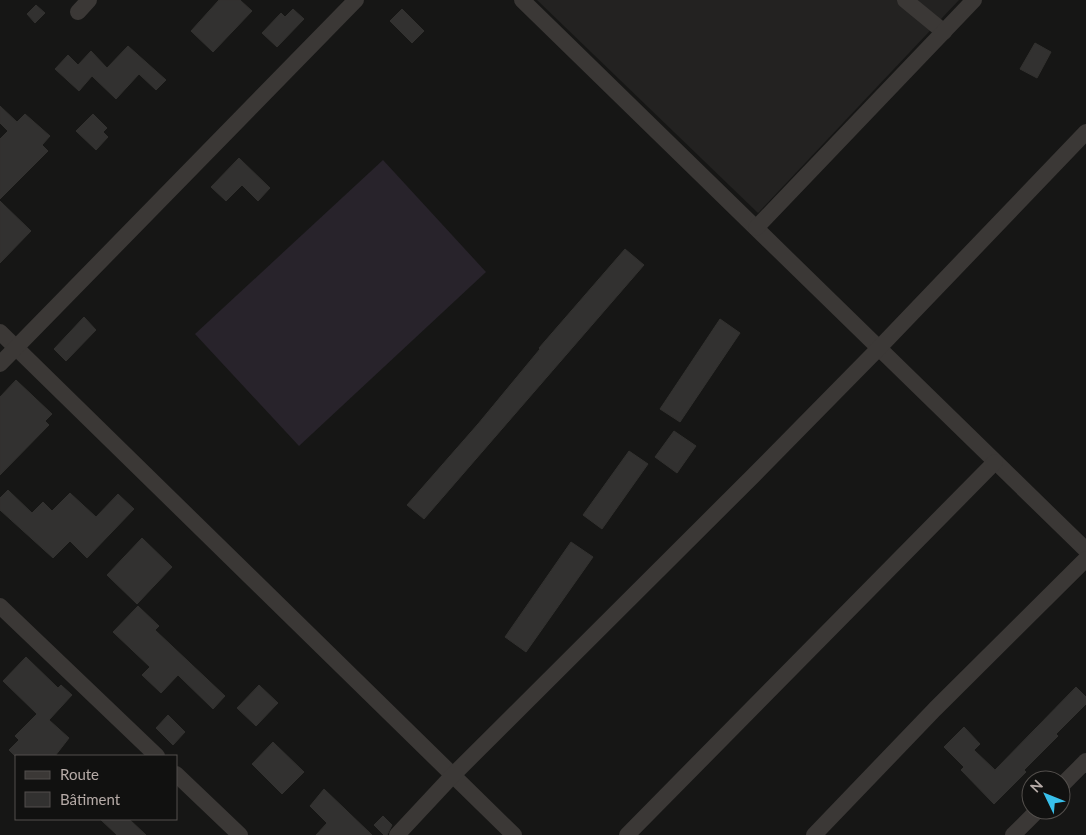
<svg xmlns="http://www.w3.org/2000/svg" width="1086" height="835" viewBox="0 0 1086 835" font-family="Lato,sans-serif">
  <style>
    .built { fill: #232221 }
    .garden { fill: #28232b }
    .building { fill: #323130; stroke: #32312f }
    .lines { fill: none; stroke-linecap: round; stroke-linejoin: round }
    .minor { stroke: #3b3836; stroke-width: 16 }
  </style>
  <rect width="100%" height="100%" fill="#161615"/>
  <path class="built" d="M 537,0 L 959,0 L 758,213 Z"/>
  <path class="garden" d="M 383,160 L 486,272 L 299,446 L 195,334 Z"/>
  <g class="building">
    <path d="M 219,0 L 240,0 L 252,11 L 213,52 L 191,31 Z"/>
    <path d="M 36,5 L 45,13 L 35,23 L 27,14 Z"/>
    <path d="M 293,9 L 304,19 L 277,47 L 262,33 L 281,13 L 285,17 Z"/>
    <path d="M 402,9 L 424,31 L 412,43 L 390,21 Z"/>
    <path d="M 1035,43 L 1051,52 L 1037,78 L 1020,69 Z"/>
    <path d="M 128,46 L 166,80 L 156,90 L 139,74 L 116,99 L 92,76 L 79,91 L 55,69 L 68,55 L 78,65 L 91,51 L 107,68 Z"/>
    <path d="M 0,106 L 17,122 L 25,114 L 50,136 L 42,145 L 48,151 L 0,199 L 0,139 L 8,131 L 0,123 Z"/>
    <path d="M 93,114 L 107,128 L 103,132 L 108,137 L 96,150 L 76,131 Z"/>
    <path d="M 239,158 L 270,188 L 258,201 L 242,185 L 226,201 L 211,187 Z"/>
    <path d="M 0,201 L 31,231 L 0,263 Z"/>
    <path d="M 625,249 L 644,265 L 424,519 L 407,505 L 478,424 L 540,349 L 539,348 Z"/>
    <path d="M 84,317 L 96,330 L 66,361 L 54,349 Z"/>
    <path d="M 720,319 L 740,333 L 680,422 L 660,409 Z"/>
    <path d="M 16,380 L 52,414 L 45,421 L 49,425 L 0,475 L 0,397 Z"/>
    <path d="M 674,431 L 696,446 L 677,473 L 655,457 Z"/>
    <path d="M 629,451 L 648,464 L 602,529 L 583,515 Z"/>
    <path d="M 8,490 L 32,513 L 43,502 L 52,511 L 70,493 L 96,517 L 118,494 L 134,509 L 87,558 L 70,541 L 53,558 L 0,510 L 0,498 Z"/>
    <path d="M 142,538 L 172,567 L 137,604 L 107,575 Z"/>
    <path d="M 571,542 L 593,557 L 526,652 L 505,637 Z"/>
    <path d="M 138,606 L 159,626 L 155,630 L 225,696 L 213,709 L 178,675 L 161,693 L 142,675 L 150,667 L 113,632 Z"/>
    <path d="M 26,657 L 58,688 L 61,685 L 72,695 L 49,720 L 69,738 L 55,756 L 15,756 L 9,750 L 19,740 L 15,736 L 37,714 L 3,681 Z"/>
    <path d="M 259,685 L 278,703 L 256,726 L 237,708 Z"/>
    <path d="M 1076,687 L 1086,697 L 1086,704 L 1056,734 L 1058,736 L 1024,770 L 1026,772 L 994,804 L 961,770 L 964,767 L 944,747 L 964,727 L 980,744 L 974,750 L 995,770 Z"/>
    <path d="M 168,715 L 185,732 L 173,745 L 156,728 Z"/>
    <path d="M 273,742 L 304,772 L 282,794 L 252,764 Z"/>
    <path d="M 324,789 L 347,811 L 372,835 L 316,835 L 327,823 L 310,806 Z"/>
    <path d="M 383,816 L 392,825 L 387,835 L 384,835 L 374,825 Z"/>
    <path d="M 100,819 L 129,819 L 146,835 L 117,835 Z"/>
  </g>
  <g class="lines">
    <g class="minor">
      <path d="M 522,0 L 1086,550"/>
      <path d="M 905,0 L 944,32"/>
      <path d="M 78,12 L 89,0"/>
      <path d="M 756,228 L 974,0"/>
      <path d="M 0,332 L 514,835"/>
      <path d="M 0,364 L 356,0"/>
      <path d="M 0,606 L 157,756"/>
      <path d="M 176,774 L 240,835"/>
      <path d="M 1061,786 L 1086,761"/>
      <path d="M 397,835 L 453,775 L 754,475 L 878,349 L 1086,132"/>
      <path d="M 627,835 L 995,462"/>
      <path d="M 814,835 L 935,709 L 1086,559"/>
      <path d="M 1013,835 L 1038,810"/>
    </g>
  </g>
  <rect x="15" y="755" width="162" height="65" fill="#111110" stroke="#534f4c"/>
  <rect x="25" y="771" width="25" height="8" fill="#3b3836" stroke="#534f4c"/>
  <text x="60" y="780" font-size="15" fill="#b6aba7">Route</text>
  <rect x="25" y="792" width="25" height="15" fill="#323130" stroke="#534f4c"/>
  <text x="60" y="805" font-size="15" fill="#b6aba7">Bâtiment</text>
  <g transform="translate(1046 795) rotate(313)"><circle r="24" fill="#111110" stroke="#534f4c"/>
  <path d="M0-4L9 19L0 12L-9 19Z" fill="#38c0eb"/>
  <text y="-8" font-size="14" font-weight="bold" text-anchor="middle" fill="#b6aba7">N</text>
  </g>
</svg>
##############################
* _Required work_: In the entries, find every line holding "lines" and copy it.

* _Exercise output_:
    .lines { fill: none; stroke-linecap: round; stroke-linejoin: round }
  <g class="lines">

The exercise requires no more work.